Мы почти бежим. Огромное поле. Всюду нарыты новые ячейки. Всюду радисты и связисты. Радисты-минометчики, радисты-артиллеристы, радисты других подразделений. Вдруг слышу: «Софья! Со-оня!» Останавливаюсь и вижу в ячейке среди радистов Лаврову:
– Валька!
– Сонька!
Мы обнимаемся.
– А по мне сейчас наш танк прошел – кричит Валюха. – Я пригнулась в ячейке, а он прошел прямо надо мной, раздавил на моей спине рацию. Вот ремонтируем. Мне теперь танки не страшны, я обкатанная!
Я ее целую, догоняю ребят, машу рукой. «Эй, пехота, не пыли!» – орет она вслед.
Звучит команда: «По траншеям! Далеко не расходиться!»
У пехотинцев сосредоточенные лица. Все они в полной боевой. Поздоровались. Пожилой солдат спокойно доедает кусок черного хлеба с сахаром. Увидев меня, подмигнул как-то лихо, одним глазом: «Здорово, дочка! Вот доедаю, чтоб немцев гнать было легче».
Впереди замаскированные танки приготовились к атаке. Артиллерийский гром у соседей усиливается.
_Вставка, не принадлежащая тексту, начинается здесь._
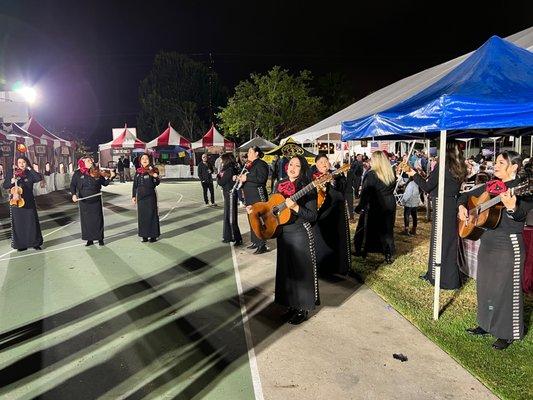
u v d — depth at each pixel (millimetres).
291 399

Внезапно откуда-то сзади вылетели наши бомбардировщики: один, другой, третий… Еще! Еще! Еще! С ними ястребочки. Небо наполняется громом моторов. Немецкие зенитчики встречают самолеты плотным огнем. Зашуршали эресы, завыли минометы, заговорила артиллерия на все голоса. Все это сливается в одну мощную симфонию, которая растет, ширится, зовет на подвиг, на бой за свободу и счастье.
Артиллерийский бог сотрясает землю. Немецкий передний край в дыму. А снаряды летят и летят через наши головы. Пятнадцать, двадцать, сорок пять минут! Огонь переносят в глубину обороны. Ожили, задвигались, заскрежетали наши танки и поползли вперед. В траншеях наступила торжественная тишина.
– Подготовиться к атаке! Вперед! – кричит наш капитан.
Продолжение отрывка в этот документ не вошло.